Security
Upgrade is committed to ensuring the safety and security of our customers, employees, contractors, business partners, and others who use our products and services. As part of this commitment, we’ve established a coordinated vulnerability disclosure program to provide guidance for our products and information systems.
We recognize that the security researcher community regularly makes valuable contributions to the security of organizations and the broader Internet, and that fostering a relationship with the community can help improve our own security. You are encouraged to disclose to us any vulnerability in the Upgrade system.
Vulnerability Disclosure Program Policy
Policy
Upgrade is committed to maintaining the security of our systems and our customers’ information. We appreciate and encourage security researchers to contact us to report potential vulnerabilities identified in any of Upgrade’s products, systems, or assets.
During testing, please do not conduct denial-of-service (DoS) or resource-exhaustion attacks. If you believe you have identified a potential security vulnerability, please submit it pursuant to our Responsible Disclosure Program. Thank you in advance for your submission.
Program Guidelines
Researchers shall disclose potential vulnerabilities to Upgrade in accordance with the following guidelines:
- Do not engage in any activity that violates (a) any United States federal or state law or regulation or (b) the laws or regulations of any country where (i) data, assets or systems reside, (ii) data traffic is routed or (iii) the researcher is conducting research activity.
- Do not store, share, compromise or destroy Upgrade data. If Personally Identifiable Information (PII) is encountered, you should immediately halt your activity, purge related data from your system, and immediately contact Upgrade. This step protects any potentially vulnerable data, and you.
- Do not engage in any activity that can potentially or actually cause harm to Upgrade, our customers, or our employees.
- Do not engage in any activity that can potentially or actually stop or degrade Upgrade services or assets.
- Do not initiate a fraudulent financial transaction.
- Do not conduct denial-of-service (DoS) or resource-exhaustion attacks;
- Provide Upgrade reasonable time to fix any reported issue, and do not disclose any reported issues publicly or to any third party without Upgrade’s express consent.
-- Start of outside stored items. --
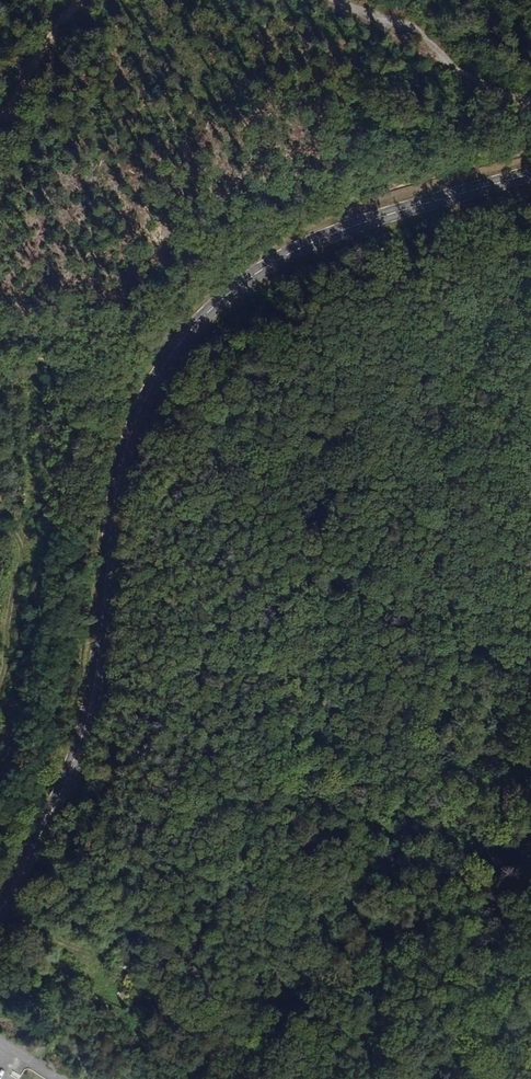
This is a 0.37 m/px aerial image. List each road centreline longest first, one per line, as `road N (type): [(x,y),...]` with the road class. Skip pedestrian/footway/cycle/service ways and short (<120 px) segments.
road 1 (tertiary): [(0,905),(61,793),(90,711),(119,488),(167,364),(246,281),(321,242),(530,176)]
road 2 (track): [(354,0),(530,91)]
road 3 (track): [(0,697),(13,655),(21,554),(0,525)]

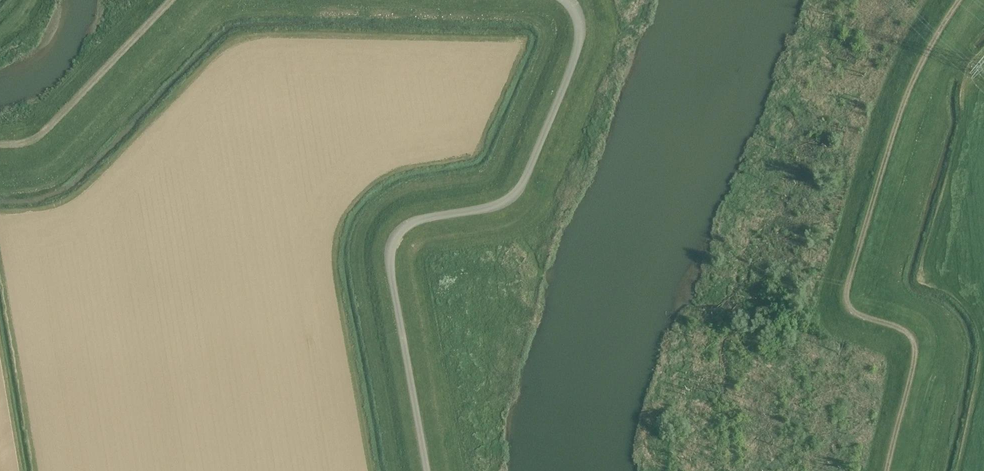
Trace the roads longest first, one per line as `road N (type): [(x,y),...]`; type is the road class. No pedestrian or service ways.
road 1 (unclassified): [(569,0),(581,39),(519,190),(497,205),(409,224),(391,253),(388,274),(426,470)]
road 2 (track): [(960,0),(911,83),(845,295),(851,310),(909,332),(917,348),(886,470)]
road 3 (track): [(0,155),(40,146),(116,79),(185,0)]

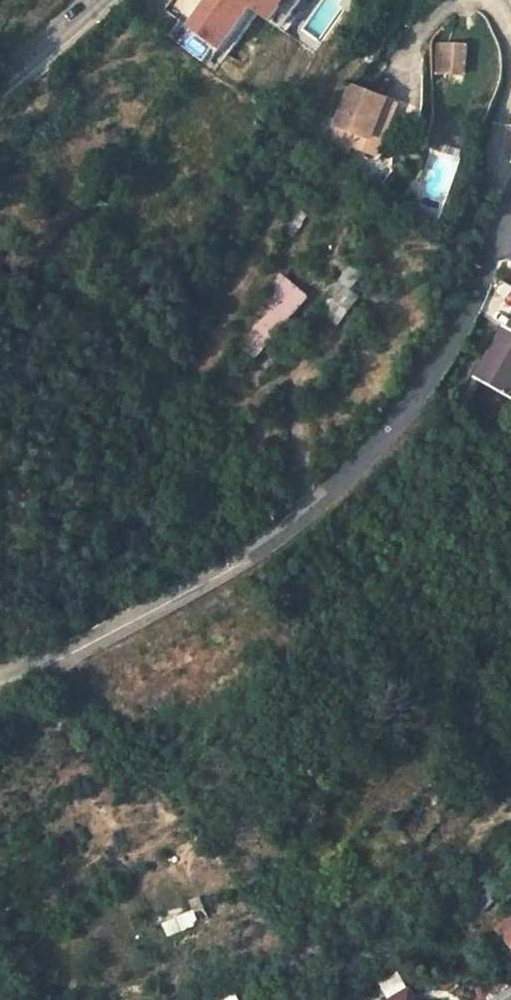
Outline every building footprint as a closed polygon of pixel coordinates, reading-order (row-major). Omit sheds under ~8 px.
[(308,0),(205,0),(182,33),(221,59),(256,9),(287,30),(308,0)] [(434,75),(468,77),(469,45),(434,43),(434,75)] [(378,155),(399,106),(354,84),(329,142),(348,153),(352,143),(378,155)] [(407,212),(428,228),(437,208),(414,198),(407,212)] [(510,264),(510,232),(500,259),(510,264)] [(361,274),(351,268),(318,311),(339,326),(361,297),(351,289),(361,274)] [(276,303),(293,318),(310,297),(280,273),(264,292),(276,303)] [(483,315),(509,331),(481,378),(510,396),(510,279),(504,275),(483,315)] [(276,303),(241,342),(258,357),(293,318),(276,303)] [(164,915),(167,934),(199,929),(196,911),(164,915)] [(501,935),(510,947),(510,927),(501,935)] [(378,983),(386,998),(405,987),(396,972),(378,983)] [(408,987),(385,999),(416,999),(408,987)]
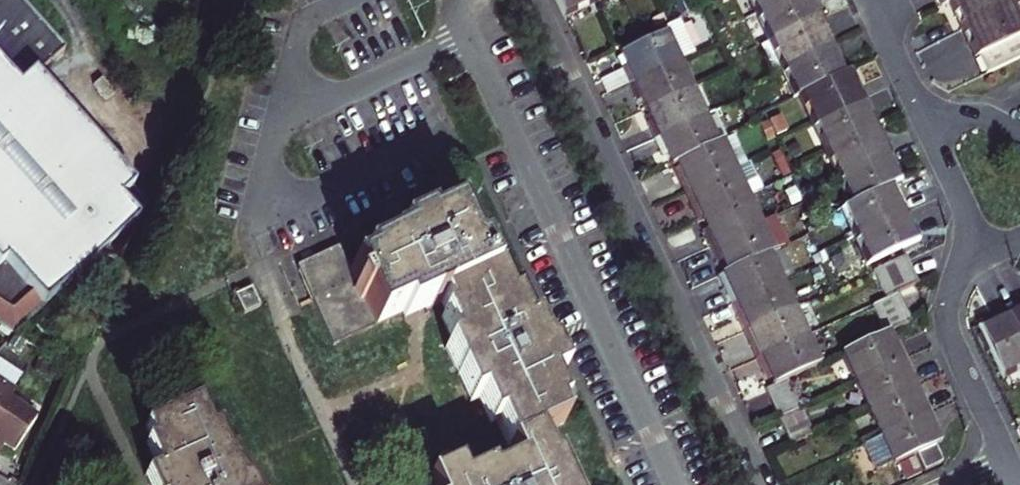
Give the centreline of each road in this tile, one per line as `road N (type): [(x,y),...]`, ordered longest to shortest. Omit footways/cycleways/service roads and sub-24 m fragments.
road 1 (residential): [(763,484),(537,0)]
road 2 (residential): [(1010,461),(947,317),(960,274),(987,254)]
road 3 (residential): [(931,129),(877,0)]
road 4 (residential): [(987,254),(931,129)]

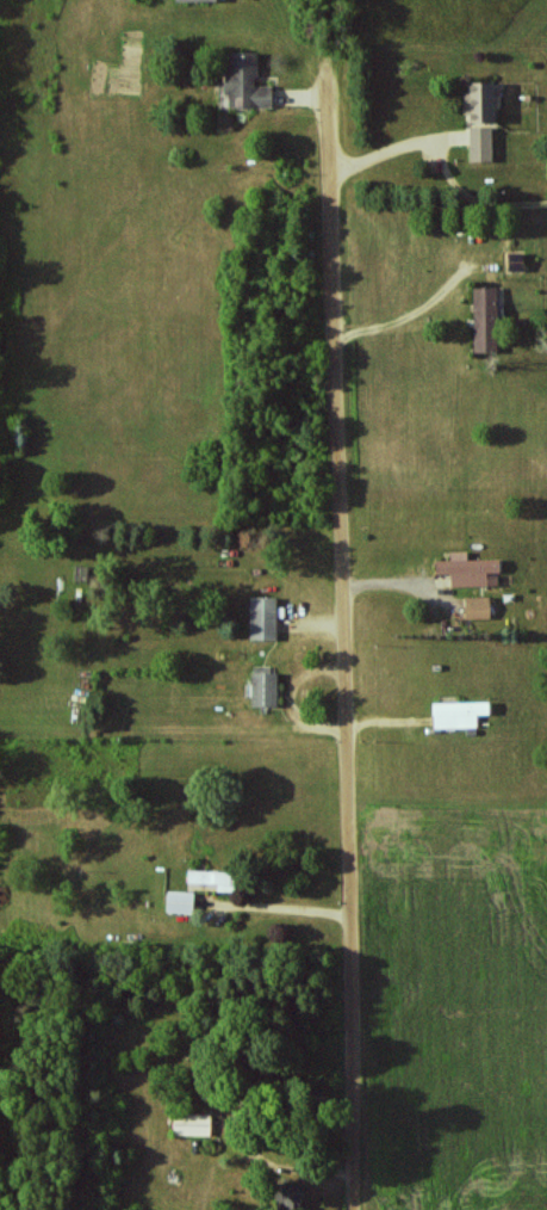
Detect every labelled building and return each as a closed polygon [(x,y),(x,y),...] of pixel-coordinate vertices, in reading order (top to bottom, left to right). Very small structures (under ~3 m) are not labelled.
[(230,53),(231,96),(233,96),(233,109),(276,108),(275,86),(261,87),(260,53),(230,53)] [(498,83),(470,84),(471,123),(499,123),(498,83)] [(495,127),(472,128),(473,162),(496,161),(495,127)] [(478,353),(501,353),(499,288),(476,288),(478,353)] [(470,560),(470,551),(453,552),(453,560),(439,561),(439,574),(453,574),(453,587),(489,586),(488,574),(501,573),(500,559),(470,560)] [(280,597),(253,596),(252,639),(279,640),(280,597)] [(467,619),(493,618),(492,597),(467,598),(467,619)] [(281,707),(282,673),(256,672),(255,706),(281,707)] [(436,702),(436,729),(480,728),(479,715),(494,715),(493,701),(436,702)] [(191,883),(220,884),(220,892),(240,892),(241,872),(191,871),(191,883)] [(197,892),(169,892),(168,913),(197,913),(197,892)] [(214,1115),(176,1114),(175,1135),(213,1136),(214,1115)]
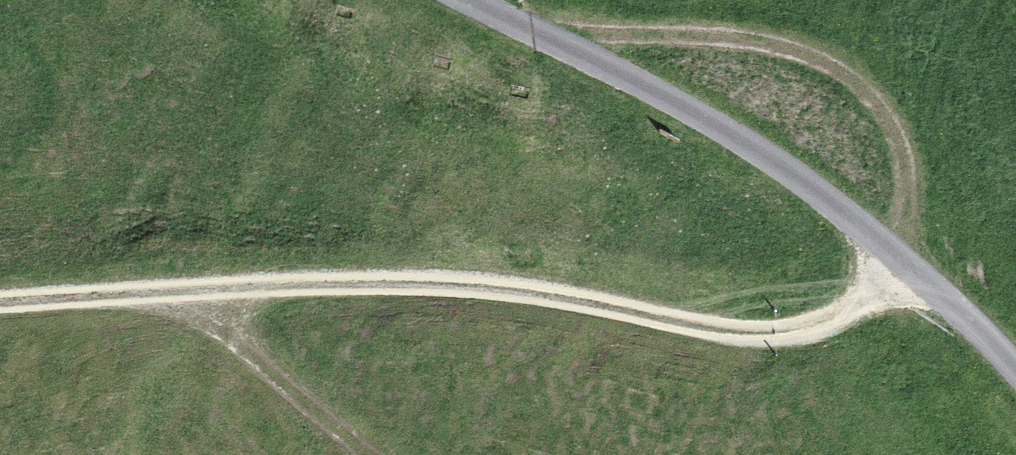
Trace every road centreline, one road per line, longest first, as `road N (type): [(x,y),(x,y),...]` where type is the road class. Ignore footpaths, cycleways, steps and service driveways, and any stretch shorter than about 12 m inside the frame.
road 1 (track): [(919,293),(757,352),(522,303),(284,300),(0,312)]
road 2 (track): [(427,0),(728,150),(919,293),(1015,380)]

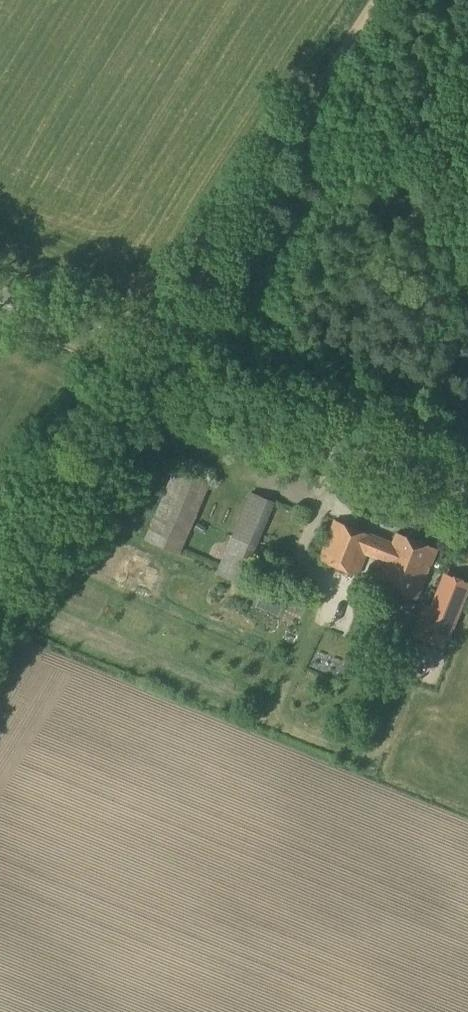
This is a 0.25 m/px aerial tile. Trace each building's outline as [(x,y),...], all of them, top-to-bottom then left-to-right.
[(179,555),(210,481),(176,467),(145,540),(179,555)] [(240,584),(273,502),(251,493),(217,574),(240,584)] [(392,544),(335,521),(319,560),(358,575),(367,554),(385,561),(376,583),(417,599),(438,549),(397,533),(392,544)] [(446,640),(460,606),(467,586),(467,584),(446,575),(438,597),(433,608),(424,631),(446,640)] [(264,609),(269,597),(262,593),(257,606),(264,609)]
Upgrade will consider any request from a researcher to make a public disclosure but reserves the right to deny such disclosure requests.
Upgrade may modify the terms of this policy or terminate the policy at any time.
Out of scope vulnerabilities
When reporting vulnerabilities, please consider (1) attack scenario/exploitability, and (2) the security impact of the bug. The following issue is considered out of scope:
- Brute Forcing user accounts
Upgrade reserves all legal rights in the event of noncompliance with these guidelines. Once a report is submitted, Upgrade will endeavour to provide prompt acknowledgment of receipt of all reports (typically within two business days of submission) and to keep you reasonably informed of the status of any validated vulnerability that you report through this program.
How to Submit a Report
Email us at security-reports@upgrade.com. Please read the vulnerability reporting instructions below before submission.
Vulnerability Reporting Instructions
Upgrade asks that you include as much of the following information in your report as possible regarding the potential issue:
- Affected asset (potential attack surface)
- Type of potential issue discovered
- Estimate of the severity of the potential issue
- A proof-of-concept or functional exploit that demonstrates the potential issue (title, description with summary, steps to reproduce and supporting material and reference)
- The potential impact of the vulnerability (what security impact an attacker could achieve)
Once we receive your report, Upgrade will review and may contact you to request additional information.
By submitting a report, you agree to HackerOne's Terms and Conditions and acknowledge that you have read HackerOne's Code of Conduct and Disclosure Guidelines.